[Stored data]
───

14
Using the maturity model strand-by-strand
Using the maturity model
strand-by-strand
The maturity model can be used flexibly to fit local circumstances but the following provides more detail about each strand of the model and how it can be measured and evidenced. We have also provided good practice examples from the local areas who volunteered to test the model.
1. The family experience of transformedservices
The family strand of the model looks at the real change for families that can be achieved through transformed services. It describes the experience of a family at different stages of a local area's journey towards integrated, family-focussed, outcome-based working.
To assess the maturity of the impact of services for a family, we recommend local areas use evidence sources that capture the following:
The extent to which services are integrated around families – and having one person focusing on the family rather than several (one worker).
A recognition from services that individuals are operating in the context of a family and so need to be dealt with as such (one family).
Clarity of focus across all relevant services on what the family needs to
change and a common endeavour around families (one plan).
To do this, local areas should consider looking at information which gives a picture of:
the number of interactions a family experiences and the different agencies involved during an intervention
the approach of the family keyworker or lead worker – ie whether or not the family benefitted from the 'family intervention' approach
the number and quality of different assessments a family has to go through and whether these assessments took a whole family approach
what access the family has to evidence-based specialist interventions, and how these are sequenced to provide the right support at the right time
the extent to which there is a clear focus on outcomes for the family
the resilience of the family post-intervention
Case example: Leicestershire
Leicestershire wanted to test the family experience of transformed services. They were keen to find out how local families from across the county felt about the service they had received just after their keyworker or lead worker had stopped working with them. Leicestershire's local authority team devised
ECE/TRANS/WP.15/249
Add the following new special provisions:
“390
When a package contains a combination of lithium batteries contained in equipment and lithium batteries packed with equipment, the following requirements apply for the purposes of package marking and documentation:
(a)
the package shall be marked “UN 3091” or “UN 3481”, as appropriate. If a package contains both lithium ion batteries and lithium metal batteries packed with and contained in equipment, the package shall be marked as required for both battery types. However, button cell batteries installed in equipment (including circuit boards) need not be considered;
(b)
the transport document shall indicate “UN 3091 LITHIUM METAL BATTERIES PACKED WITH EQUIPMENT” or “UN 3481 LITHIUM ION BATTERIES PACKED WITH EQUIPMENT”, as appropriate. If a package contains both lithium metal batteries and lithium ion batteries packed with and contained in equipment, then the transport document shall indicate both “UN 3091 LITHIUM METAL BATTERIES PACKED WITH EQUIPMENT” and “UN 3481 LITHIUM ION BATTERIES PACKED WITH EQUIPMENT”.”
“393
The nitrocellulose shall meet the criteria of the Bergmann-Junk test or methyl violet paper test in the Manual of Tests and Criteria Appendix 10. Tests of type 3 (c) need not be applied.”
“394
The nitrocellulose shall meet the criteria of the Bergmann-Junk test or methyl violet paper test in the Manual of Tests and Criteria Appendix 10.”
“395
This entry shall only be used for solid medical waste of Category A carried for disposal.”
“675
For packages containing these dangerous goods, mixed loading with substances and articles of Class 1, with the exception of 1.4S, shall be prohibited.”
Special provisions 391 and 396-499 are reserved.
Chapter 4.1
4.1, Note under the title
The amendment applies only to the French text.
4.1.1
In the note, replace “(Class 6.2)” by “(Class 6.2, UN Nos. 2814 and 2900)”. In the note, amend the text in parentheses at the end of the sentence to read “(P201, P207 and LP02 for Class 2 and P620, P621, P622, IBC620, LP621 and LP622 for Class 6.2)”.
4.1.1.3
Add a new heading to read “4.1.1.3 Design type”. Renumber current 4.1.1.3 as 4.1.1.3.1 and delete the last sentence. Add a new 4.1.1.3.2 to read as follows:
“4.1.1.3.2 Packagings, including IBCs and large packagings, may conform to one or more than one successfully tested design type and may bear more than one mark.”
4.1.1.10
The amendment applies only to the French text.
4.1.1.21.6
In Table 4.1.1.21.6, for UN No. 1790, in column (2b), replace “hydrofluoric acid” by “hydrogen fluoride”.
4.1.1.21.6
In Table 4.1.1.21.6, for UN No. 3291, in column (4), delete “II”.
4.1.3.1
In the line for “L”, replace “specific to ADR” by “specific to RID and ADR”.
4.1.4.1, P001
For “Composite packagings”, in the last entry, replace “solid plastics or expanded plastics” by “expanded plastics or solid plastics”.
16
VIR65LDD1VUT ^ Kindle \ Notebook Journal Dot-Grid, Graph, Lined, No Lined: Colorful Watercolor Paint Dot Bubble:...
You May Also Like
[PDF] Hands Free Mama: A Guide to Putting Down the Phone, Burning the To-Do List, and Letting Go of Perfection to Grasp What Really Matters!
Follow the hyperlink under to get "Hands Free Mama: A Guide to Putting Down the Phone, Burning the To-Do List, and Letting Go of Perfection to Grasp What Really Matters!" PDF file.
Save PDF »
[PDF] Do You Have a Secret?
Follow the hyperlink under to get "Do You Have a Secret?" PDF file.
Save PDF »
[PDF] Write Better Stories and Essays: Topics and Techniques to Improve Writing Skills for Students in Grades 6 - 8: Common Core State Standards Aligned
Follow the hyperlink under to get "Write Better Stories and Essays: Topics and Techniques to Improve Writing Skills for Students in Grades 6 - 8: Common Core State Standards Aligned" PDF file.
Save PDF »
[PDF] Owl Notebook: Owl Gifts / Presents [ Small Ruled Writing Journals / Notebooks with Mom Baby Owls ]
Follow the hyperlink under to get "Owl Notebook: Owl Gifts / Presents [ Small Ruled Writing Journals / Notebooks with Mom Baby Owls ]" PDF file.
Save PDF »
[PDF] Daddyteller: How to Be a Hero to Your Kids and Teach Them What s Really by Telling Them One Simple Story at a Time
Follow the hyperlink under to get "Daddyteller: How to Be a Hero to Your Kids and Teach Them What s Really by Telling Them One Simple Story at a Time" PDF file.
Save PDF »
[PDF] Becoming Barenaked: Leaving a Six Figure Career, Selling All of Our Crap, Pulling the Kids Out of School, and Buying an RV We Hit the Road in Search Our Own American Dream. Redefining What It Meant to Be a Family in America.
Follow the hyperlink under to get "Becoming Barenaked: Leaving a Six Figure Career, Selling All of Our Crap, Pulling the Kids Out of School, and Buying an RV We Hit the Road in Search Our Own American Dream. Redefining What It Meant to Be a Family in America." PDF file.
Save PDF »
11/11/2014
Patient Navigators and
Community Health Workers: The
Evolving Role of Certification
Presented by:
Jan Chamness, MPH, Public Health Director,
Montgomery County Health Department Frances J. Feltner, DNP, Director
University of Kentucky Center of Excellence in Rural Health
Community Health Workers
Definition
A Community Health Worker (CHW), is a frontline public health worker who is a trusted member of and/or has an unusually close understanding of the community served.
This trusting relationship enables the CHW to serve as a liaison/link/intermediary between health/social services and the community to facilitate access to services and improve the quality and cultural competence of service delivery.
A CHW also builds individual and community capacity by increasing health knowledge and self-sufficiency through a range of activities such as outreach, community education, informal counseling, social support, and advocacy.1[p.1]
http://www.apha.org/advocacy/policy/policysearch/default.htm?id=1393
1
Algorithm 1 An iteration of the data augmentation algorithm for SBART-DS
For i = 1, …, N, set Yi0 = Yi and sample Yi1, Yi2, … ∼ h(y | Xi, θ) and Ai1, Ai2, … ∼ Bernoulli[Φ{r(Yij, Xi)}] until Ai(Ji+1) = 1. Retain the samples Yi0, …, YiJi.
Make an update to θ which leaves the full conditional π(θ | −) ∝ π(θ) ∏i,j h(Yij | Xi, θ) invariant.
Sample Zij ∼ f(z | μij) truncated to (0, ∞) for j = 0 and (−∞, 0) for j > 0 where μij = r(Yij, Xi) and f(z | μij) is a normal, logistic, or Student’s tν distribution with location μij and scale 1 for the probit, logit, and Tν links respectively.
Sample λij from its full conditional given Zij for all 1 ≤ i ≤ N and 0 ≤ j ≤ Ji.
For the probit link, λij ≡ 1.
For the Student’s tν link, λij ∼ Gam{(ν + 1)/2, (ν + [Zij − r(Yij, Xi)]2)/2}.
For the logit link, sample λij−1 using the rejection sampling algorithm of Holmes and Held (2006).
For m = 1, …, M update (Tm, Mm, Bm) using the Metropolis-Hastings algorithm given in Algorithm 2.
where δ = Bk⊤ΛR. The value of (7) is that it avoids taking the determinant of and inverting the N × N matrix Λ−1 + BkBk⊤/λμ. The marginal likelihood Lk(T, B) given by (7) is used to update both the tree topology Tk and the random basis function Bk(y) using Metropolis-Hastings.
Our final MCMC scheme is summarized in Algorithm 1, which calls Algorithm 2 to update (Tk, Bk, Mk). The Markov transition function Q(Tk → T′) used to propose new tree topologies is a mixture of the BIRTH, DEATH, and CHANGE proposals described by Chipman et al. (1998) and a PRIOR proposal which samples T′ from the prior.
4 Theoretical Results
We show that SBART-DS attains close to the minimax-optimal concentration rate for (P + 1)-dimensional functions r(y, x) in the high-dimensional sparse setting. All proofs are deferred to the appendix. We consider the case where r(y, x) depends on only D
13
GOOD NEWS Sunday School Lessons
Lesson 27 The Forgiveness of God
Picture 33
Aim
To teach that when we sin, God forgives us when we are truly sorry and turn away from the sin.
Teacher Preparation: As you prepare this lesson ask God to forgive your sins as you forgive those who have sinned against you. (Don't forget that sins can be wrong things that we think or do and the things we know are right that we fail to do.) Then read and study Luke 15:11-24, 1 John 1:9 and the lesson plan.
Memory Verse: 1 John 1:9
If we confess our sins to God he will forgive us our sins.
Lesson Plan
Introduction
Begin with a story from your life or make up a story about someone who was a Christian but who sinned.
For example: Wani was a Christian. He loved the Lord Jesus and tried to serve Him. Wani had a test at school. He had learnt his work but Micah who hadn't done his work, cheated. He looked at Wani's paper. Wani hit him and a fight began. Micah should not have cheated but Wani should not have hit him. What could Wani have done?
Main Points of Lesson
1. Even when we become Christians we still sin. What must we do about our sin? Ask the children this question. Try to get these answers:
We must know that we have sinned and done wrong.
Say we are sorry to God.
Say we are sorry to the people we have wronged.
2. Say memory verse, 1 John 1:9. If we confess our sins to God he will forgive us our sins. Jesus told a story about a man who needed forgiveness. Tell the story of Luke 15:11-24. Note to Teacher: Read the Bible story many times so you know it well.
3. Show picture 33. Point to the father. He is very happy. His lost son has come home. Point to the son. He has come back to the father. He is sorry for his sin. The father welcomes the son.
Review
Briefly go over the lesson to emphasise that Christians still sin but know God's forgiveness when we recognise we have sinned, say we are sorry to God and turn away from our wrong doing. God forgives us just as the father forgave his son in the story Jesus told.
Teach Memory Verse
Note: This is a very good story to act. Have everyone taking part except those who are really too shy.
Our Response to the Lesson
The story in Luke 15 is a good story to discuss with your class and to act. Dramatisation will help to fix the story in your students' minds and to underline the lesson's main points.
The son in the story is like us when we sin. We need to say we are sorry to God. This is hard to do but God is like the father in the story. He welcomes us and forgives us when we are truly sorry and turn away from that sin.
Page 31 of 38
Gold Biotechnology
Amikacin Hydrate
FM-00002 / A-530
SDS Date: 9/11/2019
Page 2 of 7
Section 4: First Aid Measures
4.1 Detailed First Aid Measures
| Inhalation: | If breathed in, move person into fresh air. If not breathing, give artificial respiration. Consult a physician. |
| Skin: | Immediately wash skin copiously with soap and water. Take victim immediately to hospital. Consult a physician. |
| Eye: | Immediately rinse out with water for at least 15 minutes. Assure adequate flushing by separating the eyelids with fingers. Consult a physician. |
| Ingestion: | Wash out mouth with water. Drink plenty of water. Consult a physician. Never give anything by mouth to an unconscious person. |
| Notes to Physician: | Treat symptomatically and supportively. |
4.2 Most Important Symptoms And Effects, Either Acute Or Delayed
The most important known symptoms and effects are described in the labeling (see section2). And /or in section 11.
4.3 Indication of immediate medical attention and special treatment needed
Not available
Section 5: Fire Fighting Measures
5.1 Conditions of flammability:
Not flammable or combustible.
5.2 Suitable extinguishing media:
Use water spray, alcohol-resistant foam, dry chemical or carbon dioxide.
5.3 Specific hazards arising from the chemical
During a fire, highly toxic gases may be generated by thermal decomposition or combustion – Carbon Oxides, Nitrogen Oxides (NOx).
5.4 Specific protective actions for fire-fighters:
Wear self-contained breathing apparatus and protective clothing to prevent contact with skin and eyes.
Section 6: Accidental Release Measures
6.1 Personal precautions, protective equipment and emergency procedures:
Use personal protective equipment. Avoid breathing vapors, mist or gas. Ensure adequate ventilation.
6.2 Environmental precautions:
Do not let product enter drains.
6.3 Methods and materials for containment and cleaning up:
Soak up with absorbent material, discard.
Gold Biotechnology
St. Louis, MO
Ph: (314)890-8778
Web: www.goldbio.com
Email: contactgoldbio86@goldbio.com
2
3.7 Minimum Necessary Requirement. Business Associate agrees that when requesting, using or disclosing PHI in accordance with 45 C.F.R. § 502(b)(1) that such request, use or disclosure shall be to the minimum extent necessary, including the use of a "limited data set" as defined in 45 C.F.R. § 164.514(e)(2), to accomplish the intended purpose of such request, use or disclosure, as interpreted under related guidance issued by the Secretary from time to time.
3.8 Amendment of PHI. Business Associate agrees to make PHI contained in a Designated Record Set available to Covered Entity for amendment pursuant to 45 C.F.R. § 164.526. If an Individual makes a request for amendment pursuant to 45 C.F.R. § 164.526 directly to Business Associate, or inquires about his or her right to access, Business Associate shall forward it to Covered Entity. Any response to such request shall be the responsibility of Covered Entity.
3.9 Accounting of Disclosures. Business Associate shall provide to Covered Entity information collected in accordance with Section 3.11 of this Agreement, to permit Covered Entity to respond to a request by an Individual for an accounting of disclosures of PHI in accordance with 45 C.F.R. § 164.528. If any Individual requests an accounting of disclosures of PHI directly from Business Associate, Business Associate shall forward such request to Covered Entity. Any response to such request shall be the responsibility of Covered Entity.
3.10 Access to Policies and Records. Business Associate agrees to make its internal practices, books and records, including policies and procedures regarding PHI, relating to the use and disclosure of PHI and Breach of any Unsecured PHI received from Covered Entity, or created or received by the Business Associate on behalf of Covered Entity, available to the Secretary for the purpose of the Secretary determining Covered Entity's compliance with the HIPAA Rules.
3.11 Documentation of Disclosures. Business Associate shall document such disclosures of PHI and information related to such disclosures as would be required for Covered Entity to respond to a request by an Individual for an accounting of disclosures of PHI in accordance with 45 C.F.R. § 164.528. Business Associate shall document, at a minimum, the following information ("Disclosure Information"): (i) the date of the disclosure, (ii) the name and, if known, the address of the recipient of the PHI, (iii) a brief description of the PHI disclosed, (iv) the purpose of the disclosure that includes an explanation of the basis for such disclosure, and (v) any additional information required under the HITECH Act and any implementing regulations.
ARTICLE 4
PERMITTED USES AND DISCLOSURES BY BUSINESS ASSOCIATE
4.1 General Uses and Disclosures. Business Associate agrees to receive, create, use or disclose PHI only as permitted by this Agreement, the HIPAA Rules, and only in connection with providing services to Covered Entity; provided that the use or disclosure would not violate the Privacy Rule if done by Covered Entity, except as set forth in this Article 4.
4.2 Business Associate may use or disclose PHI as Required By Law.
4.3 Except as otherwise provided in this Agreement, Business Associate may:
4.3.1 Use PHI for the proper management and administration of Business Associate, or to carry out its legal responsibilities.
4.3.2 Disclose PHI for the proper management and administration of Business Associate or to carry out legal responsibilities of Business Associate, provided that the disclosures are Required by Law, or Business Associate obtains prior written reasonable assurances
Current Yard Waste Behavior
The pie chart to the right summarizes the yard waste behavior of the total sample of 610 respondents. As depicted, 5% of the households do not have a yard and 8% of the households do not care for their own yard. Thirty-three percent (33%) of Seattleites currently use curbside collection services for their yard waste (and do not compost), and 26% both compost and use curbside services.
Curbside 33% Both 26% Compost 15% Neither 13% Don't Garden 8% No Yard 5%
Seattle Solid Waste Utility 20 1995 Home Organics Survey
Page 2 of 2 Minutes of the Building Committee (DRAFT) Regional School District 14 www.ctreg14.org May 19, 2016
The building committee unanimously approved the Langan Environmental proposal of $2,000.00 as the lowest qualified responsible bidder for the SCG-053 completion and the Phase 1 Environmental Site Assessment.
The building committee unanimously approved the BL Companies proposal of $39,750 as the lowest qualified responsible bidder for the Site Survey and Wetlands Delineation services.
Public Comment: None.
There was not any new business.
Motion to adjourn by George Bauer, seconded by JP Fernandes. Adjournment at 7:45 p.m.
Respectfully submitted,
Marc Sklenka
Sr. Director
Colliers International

───

§ **EXERCISE BRIEF**
The lines needed run from the first line of the data through the line containing "1. The family"; give them again exactly and nothing else.

§ **ANSWER TO THIS PROBLEM**
14
Using the maturity model strand-by-strand
Using the maturity model
strand-by-strand
The maturity model can be used flexibly to fit local circumstances but the following provides more detail about each strand of the model and how it can be measured and evidenced. We have also provided good practice examples from the local areas who volunteered to test the model.
1. The family experience of transformedservices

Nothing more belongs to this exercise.